- [Problem]:
Wherever a line in the records below contains "input", copy that line.

- [Recorded information]:

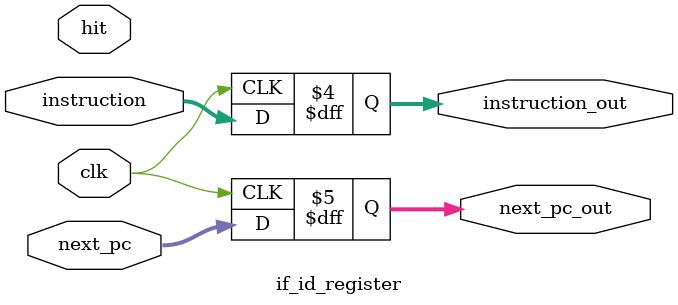
<source format=v>
`timescale 1ns / 1ps

module if_id_register(
	input clk,
	input hit,
	input [31:0] next_pc,
	input [31:0] instruction,
	output reg [31:0] instruction_out = 0,
	output reg [31:0] next_pc_out = 0
	);
	
	 always @(negedge clk)begin
		instruction_out = instruction;
		next_pc_out = next_pc;
	 end

endmodule
</source>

- [Completed exercise]:
	input clk,
	input hit,
	input [31:0] next_pc,
	input [31:0] instruction,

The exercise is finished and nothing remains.